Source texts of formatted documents

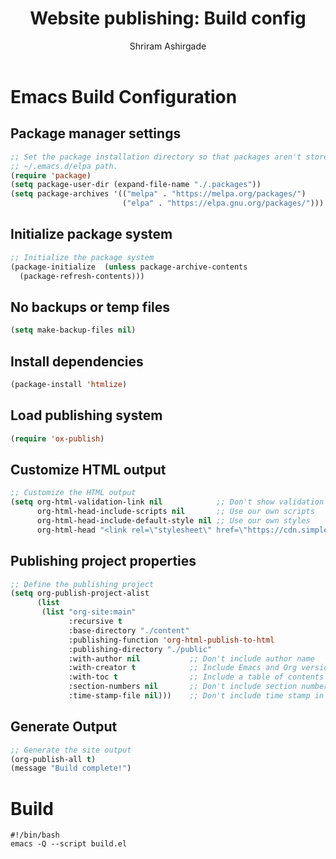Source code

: #+TITLE: Website publishing: Build config
#+AUTHOR: Shriram Ashirgade
#+STARTUP: content

* Emacs Build Configuration
** Package manager settings
#+BEGIN_SRC emacs-lisp :tangle ./build.el
  ;; Set the package installation directory so that packages aren't stored in the
  ;; ~/.emacs.d/elpa path.
  (require 'package)
  (setq package-user-dir (expand-file-name "./.packages"))
  (setq package-archives '(("melpa" . "https://melpa.org/packages/")
                           ("elpa" . "https://elpa.gnu.org/packages/")))
#+END_SRC
** Initialize package system
#+BEGIN_SRC emacs-lisp :tangle ./build.el
  ;; Initialize the package system
  (package-initialize  (unless package-archive-contents
    (package-refresh-contents)))
#+END_SRC
** No backups or temp files
#+BEGIN_SRC emacs-lisp
  (setq make-backup-files nil)
#+END_SRC
** Install dependencies
#+BEGIN_SRC emacs-lisp :tangle ./build.el
  (package-install 'htmlize)
#+END_SRC
** Load publishing system
#+BEGIN_SRC emacs-lisp :tangle ./build.el
  (require 'ox-publish)
#+END_SRC
** Customize HTML output
#+BEGIN_SRC emacs-lisp :tangle ./build.el
  ;; Customize the HTML output
  (setq org-html-validation-link nil            ;; Don't show validation link
        org-html-head-include-scripts nil       ;; Use our own scripts
        org-html-head-include-default-style nil ;; Use our own styles
        org-html-head "<link rel=\"stylesheet\" href=\"https://cdn.simplecss.org/simple.min.css\" />")
#+END_SRC
** Publishing project properties
#+BEGIN_SRC emacs-lisp :tangle ./build.el
  ;; Define the publishing project
  (setq org-publish-project-alist
        (list
         (list "org-site:main"
               :recursive t
               :base-directory "./content"
               :publishing-function 'org-html-publish-to-html
               :publishing-directory "./public"
               :with-author nil           ;; Don't include author name
               :with-creator t            ;; Include Emacs and Org versions in footer
               :with-toc t                ;; Include a table of contents
               :section-numbers nil       ;; Don't include section numbers
               :time-stamp-file nil)))    ;; Don't include time stamp in file

#+END_SRC
** Generate Output
#+BEGIN_SRC emacs-lisp :tangle ./build.el
  ;; Generate the site output
  (org-publish-all t)
  (message "Build complete!")
#+END_SRC
* Build
#+BEGIN_SRC shell :tangle ./build.sh
  #!/bin/bash
  emacs -Q --script build.el
#+END_SRC
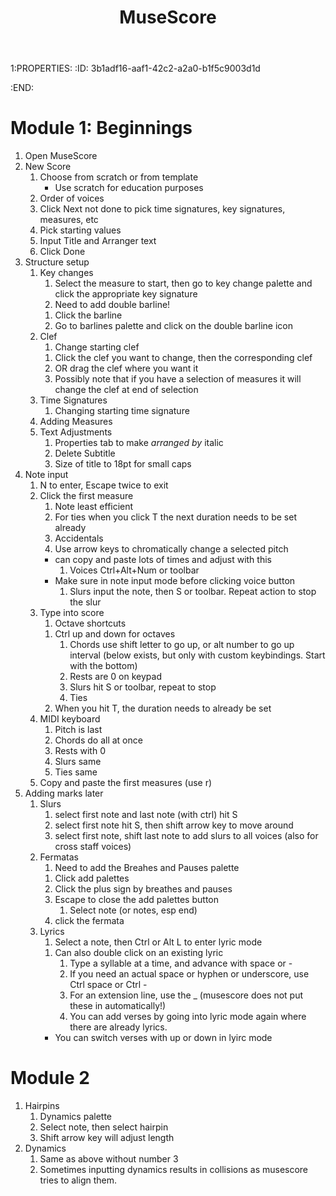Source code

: 1:PROPERTIES:
:ID:       3b1adf16-aaf1-42c2-a2a0-b1f5c9003d1d
:END:
#+title: MuseScore

* Module 1: Beginnings
1) Open MuseScore
2) New Score
   1) Choose from scratch or from template
      - Use scratch for education purposes
   2) Order of voices
   3) Click Next not done to pick time signatures, key signatures, measures, etc
   4) Pick starting values
   5) Input Title and Arranger text
   6) Click Done
3) Structure setup
   1) Key changes
      1) Select the measure to start, then go to key change palette and click the appropriate key signature
      2) Need to add double barline!
	 1) Click the barline
	 2) Go to barlines palette and click on the double barline icon
   2) Clef
      1) Change starting clef
	 1) Click the clef you want to change, then the corresponding clef
	 2) OR drag the clef where you want it
	 3) Possibly note that if you have a selection of measures it will change the clef at end of selection
   3) Time Signatures
      1) Changing starting time signature
   4) Adding Measures
   5) Text Adjustments
      1) Properties tab to make /arranged by/ italic
      2) Delete Subtitle
      3) Size of title to 18pt for small caps
4) Note input
   1) N to enter, Escape twice to exit
   2) Click the first measure
      1) Note least efficient
      2) For ties when you click T the next duration needs to be set already
      3) Accidentals
      4) Use arrow keys to chromatically change a selected pitch
	 - can copy and paste lots of times and adjust with this
      5) Voices Ctrl+Alt+Num or toolbar
	 - Make sure in note input mode before clicking voice button
      6) Slurs input the note, then S or toolbar. Repeat action to stop the slur
   3) Type into score
      1) Octave shortcuts
	 1) Ctrl up and down for octaves
      2) Chords use shift letter to go up, or alt number to go up interval (below exists, but only with custom keybindings. Start with the bottom)
      3) Rests are 0 on keypad
      4) Slurs hit S or toolbar, repeat to stop
      5) Ties
	 1) When you hit T, the duration needs to already be set
   4) MIDI keyboard
      1) Pitch is last
      2) Chords do all at once
      3) Rests with 0
      4) Slurs same
      5) Ties same
   5) Copy and paste the first measures (use r)
5) Adding marks later
   1) Slurs
      1) select first note and last note (with ctrl) hit S
      2) select first note hit S, then shift arrow key to move around
      3) select first note, shift last note to add slurs to all voices (also for cross staff voices)
   2) Fermatas
      1) Need to add the Breahes and Pauses palette
	 1) Click add palettes
	 2) Click the plus sign by breathes and pauses
	 3) Escape to close the add palettes button
      2) Select note (or notes, esp end)
	 1) click the fermata
   3) Lyrics
      1) Select a note, then Ctrl or Alt L to enter lyric mode
	 1) Can also double click on an existing lyric
      2) Type a syllable at a time, and advance with space or -
      3) If you need an actual space or hyphen or underscore, use Ctrl space or Ctrl -
      4) For an extension line, use the _ (musescore does not put these in automatically!)
      5) You can add verses by going into lyric mode again where there are already lyrics.
	 - You can switch verses with up or down in lyirc mode

* Module 2
   1) Hairpins
      1) Dynamics palette
      2) Select note, then select hairpin
      3) Shift arrow key will adjust length
   2) Dynamics
      1) Same as above without number 3
      2) Sometimes inputting dynamics results in collisions as musescore tries to align them.






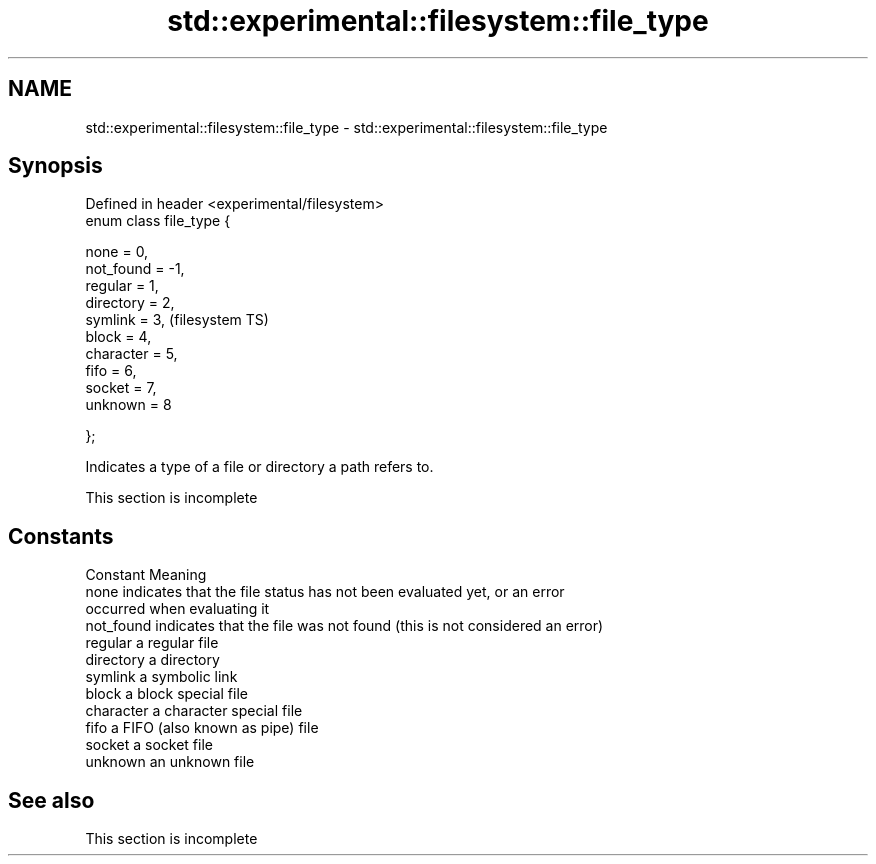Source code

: .TH std::experimental::filesystem::file_type 3 "2019.08.27" "http://cppreference.com" "C++ Standard Libary"
.SH NAME
std::experimental::filesystem::file_type \- std::experimental::filesystem::file_type

.SH Synopsis
   Defined in header <experimental/filesystem>
   enum class file_type {

   none = 0,
   not_found = -1,
   regular = 1,
   directory = 2,
   symlink = 3,                                 (filesystem TS)
   block = 4,
   character = 5,
   fifo = 6,
   socket = 7,
   unknown = 8

   };

   Indicates a type of a file or directory a path refers to.

    This section is incomplete

.SH Constants

   Constant  Meaning
   none      indicates that the file status has not been evaluated yet, or an error
             occurred when evaluating it
   not_found indicates that the file was not found (this is not considered an error)
   regular   a regular file
   directory a directory
   symlink   a symbolic link
   block     a block special file
   character a character special file
   fifo      a FIFO (also known as pipe) file
   socket    a socket file
   unknown   an unknown file

.SH See also

    This section is incomplete

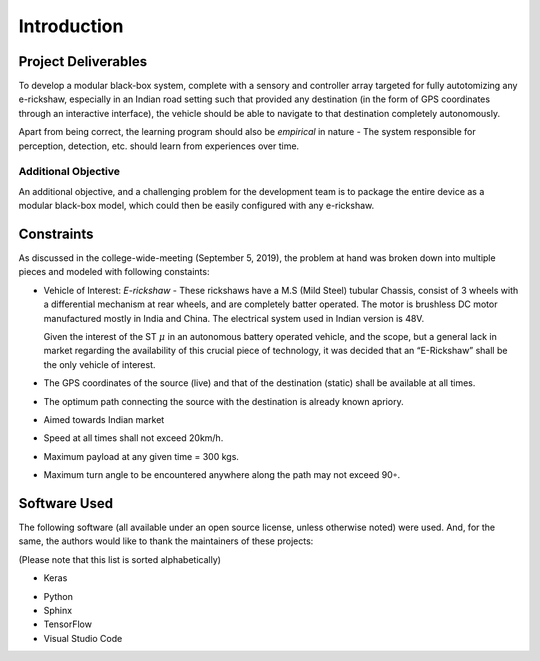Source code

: Introduction
============

Project Deliverables
--------------------

To develop a modular black-box system, complete with a sensory and controller
array targeted for fully autotomizing any e-rickshaw, especially in an Indian
road setting such that provided any destination (in the form of GPS coordinates
through an interactive interface), the vehicle should be able to navigate to
that destination completely autonomously.

Apart from being correct, the learning program should also be *empirical* in
nature - The system responsible for perception, detection, etc. should learn
from experiences over time.

Additional Objective
^^^^^^^^^^^^^^^^^^^^

An additional objective, and a challenging problem for the development team is
to package the entire device as a modular black-box model, which could then be
easily configured with any e-rickshaw.

Constraints
-----------

As discussed in the college-wide-meeting (September 5, 2019), the problem at
hand was broken down into multiple pieces and modeled with following constaints:

* Vehicle of Interest: *E-rickshaw* - These rickshaws have a M.S (Mild Steel)
  tubular Chassis, consist of 3 wheels with a differential mechanism at rear
  wheels, and are completely batter operated. The motor is brushless DC motor
  manufactured mostly in India and China. The electrical system used in Indian
  version is 48V.

  Given the interest of the ST :math:`\mu` in an autonomous battery
  operated vehicle, and the scope, but a general lack in market regarding the
  availability of this crucial piece of technology, it was decided that an
  “E-Rickshaw” shall be the only vehicle of interest.

* The GPS coordinates of the source (live) and that of the destination (static)
  shall be available at all times.

* The optimum path connecting the source with the destination is already known
  apriory.

* Aimed towards Indian market

* Speed at all times shall not exceed 20km/h.

* Maximum payload at any given time = 300 kgs.

* Maximum turn angle to be encountered anywhere along the path may not exceed
  90◦.

Software Used
-------------

The following software (all available under an open source license, unless
otherwise noted) were used. And, for the same, the authors would like to thank
the maintainers of these projects:

(Please note that this list is sorted alphabetically)

* Keras

.. raw:: latex

   \begin{itemize}
      \item \LaTeX 
   \end{itemize}

* Python
* Sphinx
* TensorFlow
* Visual Studio Code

# Your instructions
A line belongs in the answer if it contains the word "wheels"; copy every such line from the data above.

# Solved problem
  tubular Chassis, consist of 3 wheels with a differential mechanism at rear
  wheels, and are completely batter operated. The motor is brushless DC motor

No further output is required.